▶ [文書抜粋]
──────────────────────────────

高トルク用電磁ブレーキは、低トルク用電磁ブレーキより磁気吸引力を大きくすることができるため、高い制動トルクが得られる。また、図12から分かるように、高トルク用電磁ブレーキの最小制動トルクは、低トルク用電磁ブレーキの最小制動トルクより大きい。
【0005】
一方、従来の電磁ブレーキとしては、例えば特許文献1に記載されているものがある。この特許文献1に示す電磁ブレーキは、フィールドコアに磁気吸着される第1および第2のアーマチュアを有している。これらのアーマチュアのうち、第1のアーマチュアは、ばね力が相対的に弱い複数の板ばねを介して制動軸に支持され、第2のアーマチュアは、ばね力が相対的に強い複数の板ばねを介して制動軸に支持されている。
【0006】
この従来の電磁ブレーキによれば、励磁コイルに通電する電流値が相対的に小さい場合は第1のアーマチュアがフィールドコアに磁気吸着されて相対的に小さい制動力が生じる。励磁コイルに通電する電流値が相対的に大きい場合には、第1のアーマチュアと第2のアーマチュアとがそれぞれフィールドコアに磁気吸着されて制動力が増大する。このため、最小制動トルクと最大制動トルクとの差を大きくとることが可能になる。
【先行技術文献】
【特許文献】
【0007】
【文献】特開2005-28510号公報
【発明の概要】
【発明が解決しようとする課題】
【0008】
従来の電磁ブレーキの中には、最小制動トルクが生じている状態において制動軸を回すことができ、しかも、制動軸を停止させるときには大きな最大制動トルクで完全に止めることができる性能を求められているものがある。この要請に応えるためには、大きな最大制動トルクを得るために高トルク用電磁ブレーキを使用する必要がある。しかし、従来の高トルク用電磁ブレーキでは、最小制動トルクが低トルク用電磁ブレーキの最小制動トルクより大きくなってしまうために、最小制動トルクが生じている状態で制動軸が回り難くなってしまい、上述した要請に応えることはできなかった。

──────────────────────────────

▶ [提供資料]
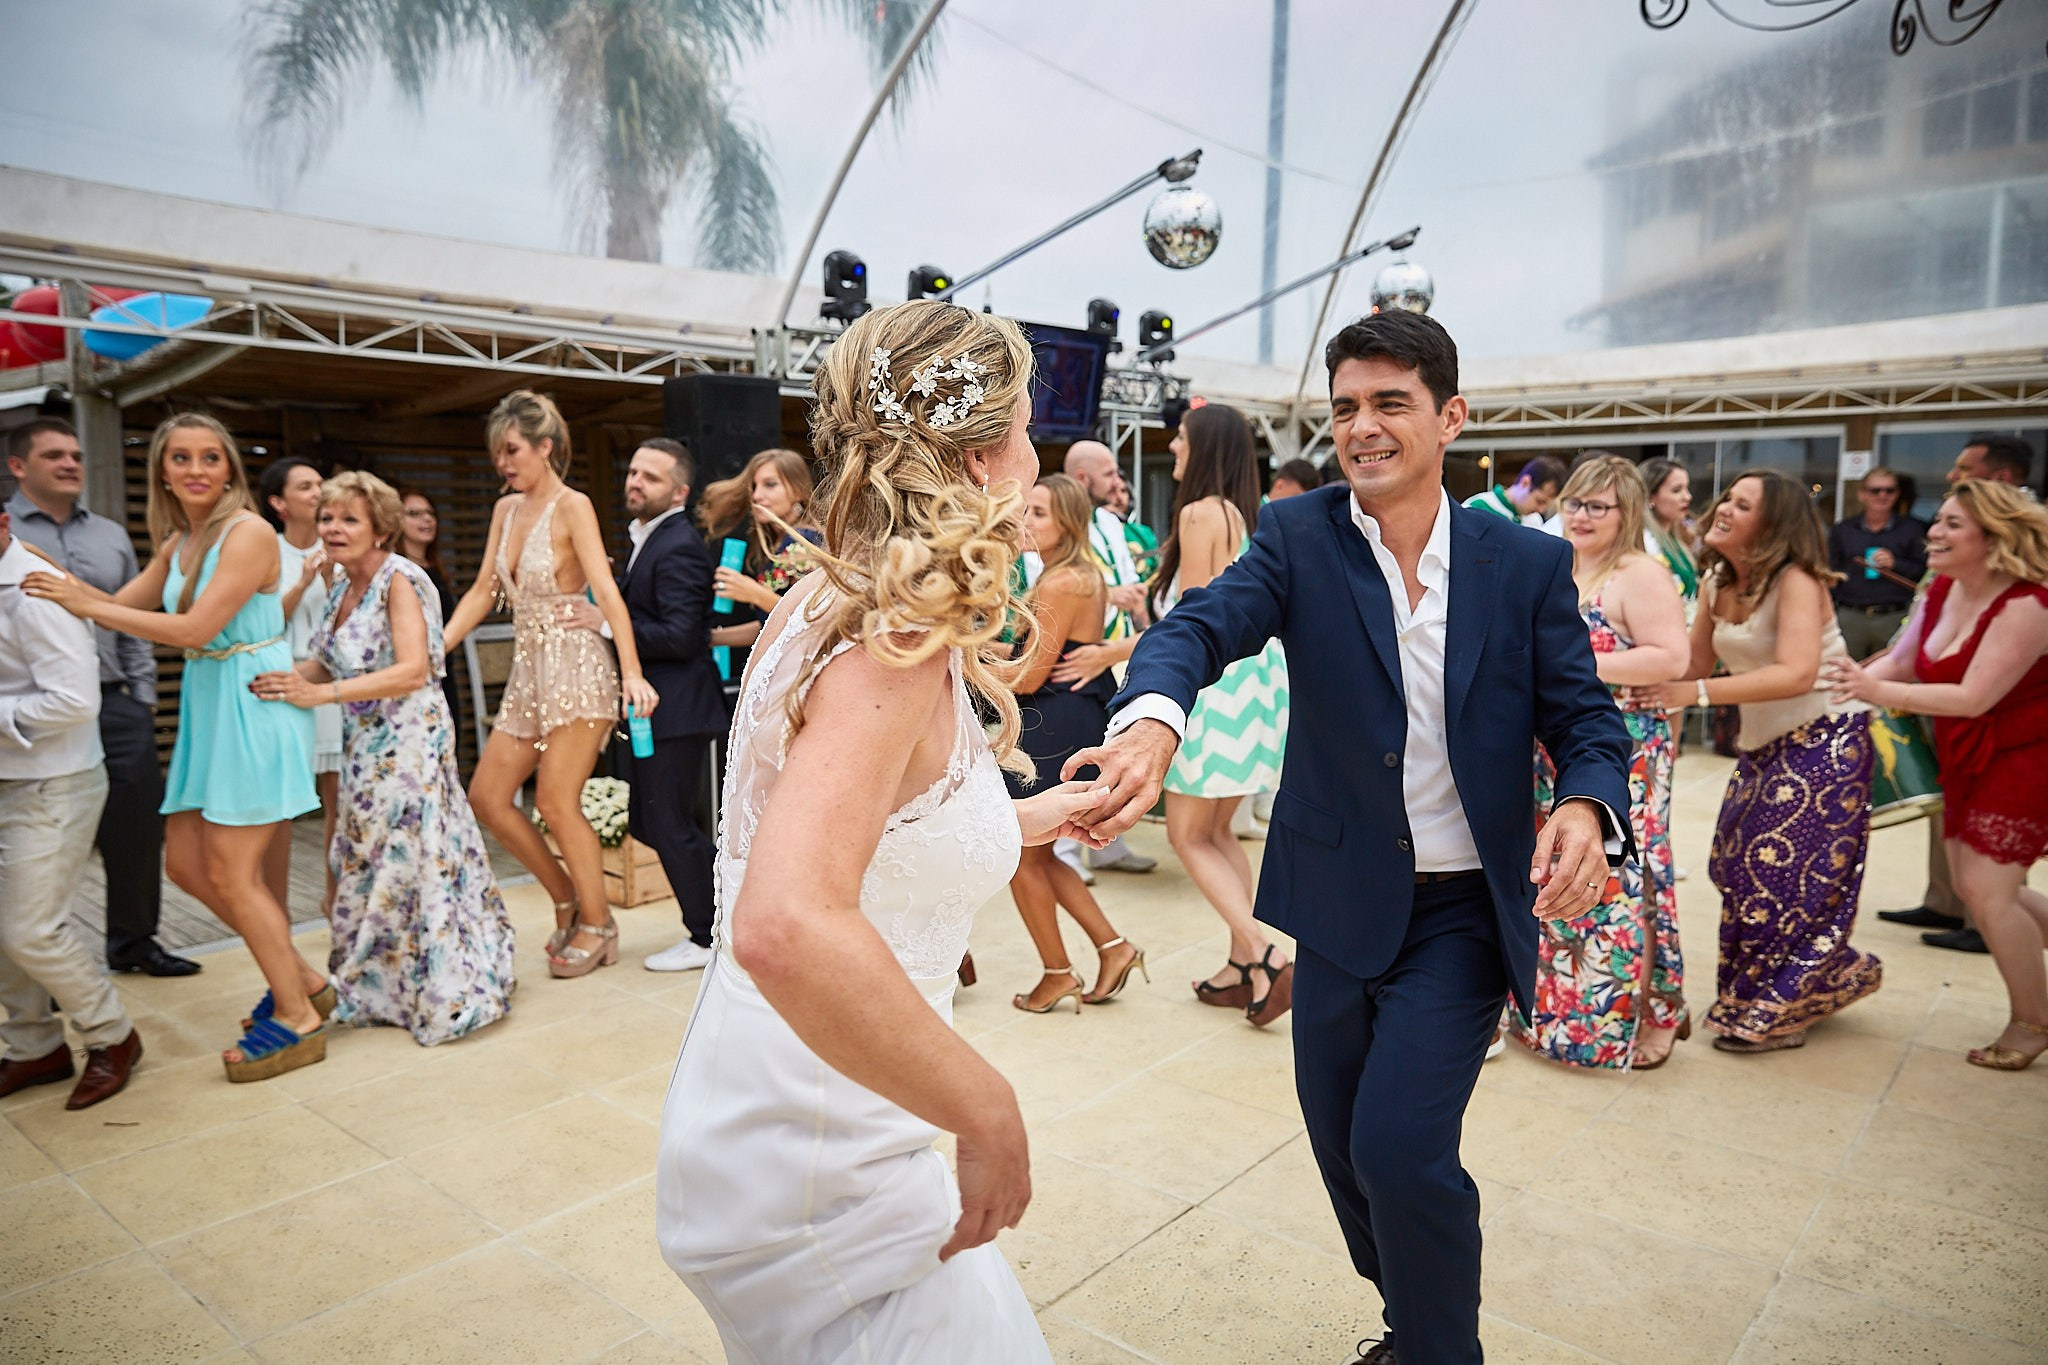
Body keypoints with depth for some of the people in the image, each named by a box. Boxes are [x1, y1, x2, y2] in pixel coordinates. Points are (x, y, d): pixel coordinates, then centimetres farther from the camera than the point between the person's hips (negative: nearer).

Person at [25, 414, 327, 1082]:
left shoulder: (248, 532, -14)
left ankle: (298, 1020, 10)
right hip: (206, 706, 9)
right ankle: (301, 977, 24)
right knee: (185, 863, 11)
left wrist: (87, 605, -14)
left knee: (230, 875, -4)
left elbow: (195, 629, -20)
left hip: (253, 705, -9)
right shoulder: (177, 543, 12)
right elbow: (117, 605, 14)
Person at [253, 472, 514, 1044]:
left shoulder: (400, 580, -15)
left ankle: (445, 993, 13)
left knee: (409, 862, -2)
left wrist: (319, 693, -30)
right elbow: (331, 662, 11)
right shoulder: (343, 584, 9)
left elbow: (413, 671, -26)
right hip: (365, 745, 8)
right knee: (363, 863, 14)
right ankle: (379, 986, 29)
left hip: (410, 741, -8)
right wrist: (280, 677, -9)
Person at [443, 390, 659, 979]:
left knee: (556, 804, -6)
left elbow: (606, 590, -19)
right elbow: (482, 591, 14)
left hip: (576, 667, -8)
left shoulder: (572, 506, -9)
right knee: (486, 796, 7)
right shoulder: (506, 510, 12)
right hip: (528, 671, 8)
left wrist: (632, 672, -29)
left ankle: (598, 925, 12)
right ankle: (568, 898, 22)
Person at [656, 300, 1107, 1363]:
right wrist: (988, 1112, -29)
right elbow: (785, 928, -40)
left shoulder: (826, 601, 4)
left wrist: (1021, 820, 21)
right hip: (814, 1169, -9)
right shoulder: (895, 644, -25)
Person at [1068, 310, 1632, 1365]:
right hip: (1340, 907, 2)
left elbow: (1586, 721, -3)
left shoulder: (1529, 565, -4)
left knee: (1399, 1145, -12)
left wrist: (1584, 807, -27)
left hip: (1465, 914, -2)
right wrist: (1151, 721, -45)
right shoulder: (1299, 538, -6)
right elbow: (1202, 625, -22)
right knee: (1346, 1151, 16)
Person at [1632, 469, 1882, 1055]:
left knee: (1781, 872, -2)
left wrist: (1695, 693, -36)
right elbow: (1695, 664, 3)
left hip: (1825, 740, -7)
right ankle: (1833, 978, 29)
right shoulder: (1715, 582, 3)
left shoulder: (1796, 580, -18)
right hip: (1763, 745, 7)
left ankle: (1774, 1014, 16)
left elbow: (1797, 674, -31)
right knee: (1738, 866, 7)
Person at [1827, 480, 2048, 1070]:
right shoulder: (1944, 592, -1)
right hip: (1969, 760, 8)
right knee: (1974, 884, 14)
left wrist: (1878, 691, -36)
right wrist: (1848, 684, -17)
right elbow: (1901, 662, 0)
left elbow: (1973, 697, -30)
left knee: (1986, 887, -7)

──────────────────────────────

▶ [作業内容 A]
文書抜粋に基づき、次の問いに答えてください。
(i) 特許文献1の電磁ブレーキにおいて、第1のアーマチュアはどのような板ばねを介して制動軸に支持されていますか。
(ii) 励磁コイルに通電する電流値が相対的に小さい場合、フィールドコアに磁気吸着されるのはどのアーマチュアですか。
(iii) 特許文献1として挙げられている公報は何ですか。
▶ [作業内容 B] 文書抜粋の【】内に記された4桁の段落番号をすべて挙げてください。
▶ [作業内容 C]
次の各記述が文書抜粋の内容と一致するかどうかを「はい」または「いいえ」で答え、根拠となる箇所を原文のまま引用してください。
(i) 高トルク用電磁ブレーキの最小制動トルクは、低トルク用電磁ブレーキの最小制動トルクより小さい。
(ii) 特許文献1の電磁ブレーキでは、第2のアーマチュアはばね力が相対的に強い複数の板ばねを介して制動軸に支持されている。
(iii) 従来の高トルク用電磁ブレーキでは、最小制動トルクが生じている状態で制動軸が回りやすい。
提供資料はこの作業には関係しません。

▶ [解答欄 A]
(i) ばね力が相対的に弱い複数の板ばね
(ii) 第1のアーマチュア
(iii) 特開2005-28510号公報

▶ [解答欄 B] 0005、0006、0007、0008

▶ [解答欄 C]
(i) いいえ。「高トルク用電磁ブレーキの最小制動トルクは、低トルク用電磁ブレーキの最小制動トルクより大きい。」
(ii) はい。「第2のアーマチュアは、ばね力が相対的に強い複数の板ばねを介して制動軸に支持されている。」
(iii) いいえ。「最小制動トルクが生じている状態で制動軸が回り難くなってしまい」